錄像很快恢復原始速度,就見有兩個少年站在路燈附近,正在說著什么。那兩個人對燕綏之來說都不陌生,一個是老太太的侄孫切斯特,一個是約書亞·達勒。
兩人說話間不知怎么起了口角,相互推搡著,像是要打起來的樣子。
拉拉扯扯間,約書亞·達勒拽著切斯特朝燈柱上甩了一下,切斯特背后猛地撞上了燈柱。緊接著他又扯住了約書亞·達勒,一個翻轉,把他也抵在了燈柱上。
好,兩下重創。
那氣若游絲接觸不良的路燈估計就這么徹底涼了。
就這樣,這倆熊玩意兒還不放過它。
打了又兩三分鐘,旁邊總算來了個勸架的,三人扭成一團,畫面特別美麗。
燕綏之臉都看癱了:“……”
他轉頭沖顧晏一笑,特別慈愛地道:“知道么,我想把約書亞·達勒那孩子的頭擰下來掛到路燈頂上去。”
說的是“孩子”,聽著像“傻逼”。
“……”顧晏撩了撩眼皮,任由他笑了一會兒,突然伸手捏著他下巴把他的臉轉了回去,冷淡道:“對約書亞說去,別對著我”
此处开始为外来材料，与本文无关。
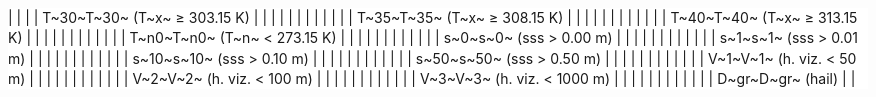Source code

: |                                                                                          |             |          | T~30~T~30~ (T~x~ ≥ 303.15 K)                                                                                                |               |
|                                                                                          |             |          |                                                                                                                             |               |
|                                                                                          |             |          | T~35~T~35~ (T~x~ ≥ 308.15 K)                                                                                                |               |
|                                                                                          |             |          |                                                                                                                             |               |
|                                                                                          |             |          | T~40~T~40~ (T~x~ ≥ 313.15 K)                                                                                                |               |
|                                                                                          |             |          |                                                                                                                             |               |
|                                                                                          |             |          | T~n0~T~n0~ (T~n~ \< 273.15 K)                                                                                               |               |
|                                                                                          |             |          |                                                                                                                             |               |
|                                                                                          |             |          | s~0~s~0~ (sss \> 0.00 m)                                                                                                    |               |
|                                                                                          |             |          |                                                                                                                             |               |
|                                                                                          |             |          | s~1~s~1~ (sss \> 0.01 m)                                                                                                    |               |
|                                                                                          |             |          |                                                                                                                             |               |
|                                                                                          |             |          | s~10~s~10~ (sss \> 0.10 m)                                                                                                  |               |
|                                                                                          |             |          |                                                                                                                             |               |
|                                                                                          |             |          | s~50~s~50~ (sss \> 0.50 m)                                                                                                  |               |
|                                                                                          |             |          |                                                                                                                             |               |
|                                                                                          |             |          | V~1~V~1~ (h. viz. \< 50 m)                                                                                                  |               |
|                                                                                          |             |          |                                                                                                                             |               |
|                                                                                          |             |          | V~2~V~2~ (h. viz. \< 100 m)                                                                                                 |               |
|                                                                                          |             |          |                                                                                                                             |               |
|                                                                                          |             |          | V~3~V~3~ (h. viz. \< 1000 m)                                                                                                |               |
|                                                                                          |             |          |                                                                                                                             |               |
|                                                                                          |             |          | D~gr~D~gr~ (hail)                                                                                                           |               |
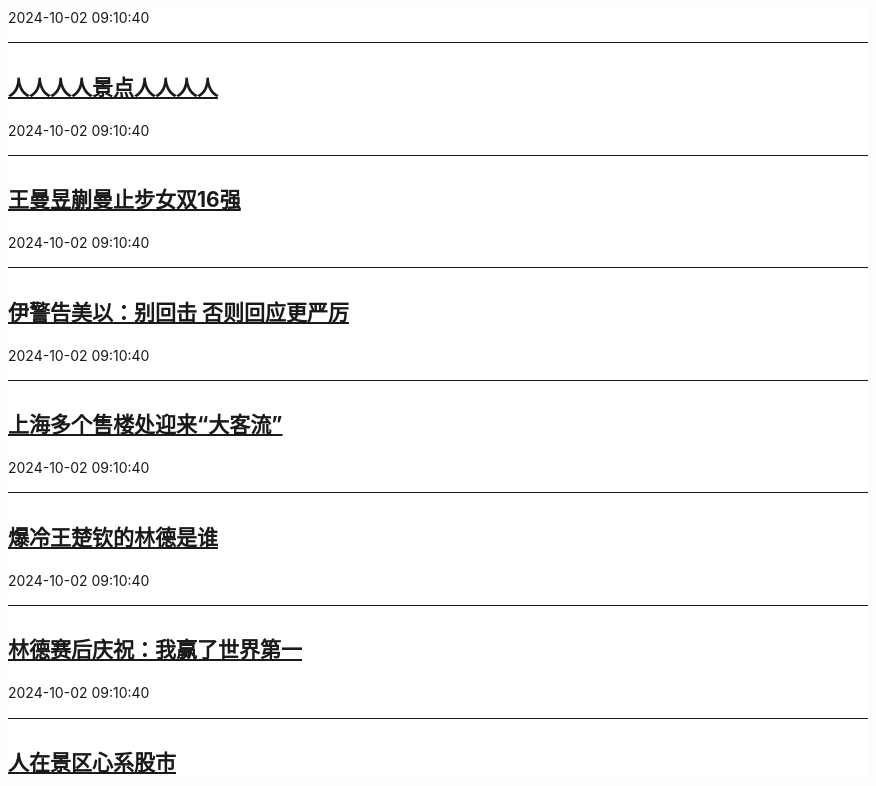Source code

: 2024-10-02 09:10:40

---
## [人人人人景点人人人人](https://www.baidu.com/s?wd=%E4%BA%BA%E4%BA%BA%E4%BA%BA%E4%BA%BA%E6%99%AF%E7%82%B9%E4%BA%BA%E4%BA%BA%E4%BA%BA%E4%BA%BA)

2024-10-02 09:10:40

---
## [王曼昱蒯曼止步女双16强](https://www.baidu.com/s?wd=%E7%8E%8B%E6%9B%BC%E6%98%B1%E8%92%AF%E6%9B%BC%E6%AD%A2%E6%AD%A5%E5%A5%B3%E5%8F%8C16%E5%BC%BA)

2024-10-02 09:10:40

---
## [伊警告美以：别回击 否则回应更严厉](https://www.baidu.com/s?wd=%E4%BC%8A%E8%AD%A6%E5%91%8A%E7%BE%8E%E4%BB%A5%EF%BC%9A%E5%88%AB%E5%9B%9E%E5%87%BB+%E5%90%A6%E5%88%99%E5%9B%9E%E5%BA%94%E6%9B%B4%E4%B8%A5%E5%8E%89)

2024-10-02 09:10:40

---
## [上海多个售楼处迎来“大客流”](https://www.baidu.com/s?wd=%E4%B8%8A%E6%B5%B7%E5%A4%9A%E4%B8%AA%E5%94%AE%E6%A5%BC%E5%A4%84%E8%BF%8E%E6%9D%A5%E2%80%9C%E5%A4%A7%E5%AE%A2%E6%B5%81%E2%80%9D)

2024-10-02 09:10:40

---
## [爆冷王楚钦的林德是谁](https://www.baidu.com/s?wd=%E7%88%86%E5%86%B7%E7%8E%8B%E6%A5%9A%E9%92%A6%E7%9A%84%E6%9E%97%E5%BE%B7%E6%98%AF%E8%B0%81)

2024-10-02 09:10:40

---
## [林德赛后庆祝：我赢了世界第一](https://www.baidu.com/s?wd=%E6%9E%97%E5%BE%B7%E8%B5%9B%E5%90%8E%E5%BA%86%E7%A5%9D%EF%BC%9A%E6%88%91%E8%B5%A2%E4%BA%86%E4%B8%96%E7%95%8C%E7%AC%AC%E4%B8%80)

2024-10-02 09:10:40

---
## [人在景区心系股市](https://www.baidu.com/s?wd=%E4%BA%BA%E5%9C%A8%E6%99%AF%E5%8C%BA%E5%BF%83%E7%B3%BB%E8%82%A1%E5%B8%82)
燕大教授還從沒被人這么對待過,被捏得一愣,心說你真是反了天了。
第24章
三合一
等到一批錄像大致掃完,已經是晚上7點多了。
燕綏之和顧晏在公證人的公證下取好所有錄像視頻證據,又復制了一份留在自己手里,然后依照流程把新證據都提交了上去。
如果是普通人,辦完事到了這個點了,總會一起吃個晚飯。然而朱利安·高爾是公證人,按照聯盟現有的規定,他們并不適合一起用餐。
這也是相互默認的規矩。
“行了,那我就回去了。”朱利安·高爾跟兩人告別,徑自離開了。
“你餓了沒?”燕綏之看了看時間,在雙月街邊掃了一眼,研究有什么可吃的。
顧晏瞥了他一眼:“不餓。”
燕綏之“嘖”了一聲,“那看來你的胃已經餓麻了,咱們吃點兒什么?”
顧晏:“……”
兩人說話間,燕綏之發現揪著他衣角站著羅希·達勒正看著不遠處。
“你在看什么?”燕綏之彎腰問了她一句。
羅希朝他身后縮了縮,又仰臉沖他不好意思地笑了笑,咕噥道:“認識的。”
說著她手指朝某個方向戳了戳。
“她說什么?”
燕綏之剛直起身就聽見顧晏問了這么一句。
他的嗓音很低沉,冷不丁在耳邊響起來,弄得人耳根癢癢的。
燕綏之幾不可察地偏了一下頭,這才沖不遠處一抬下巴:“沒什么,她說看見了認識的人。”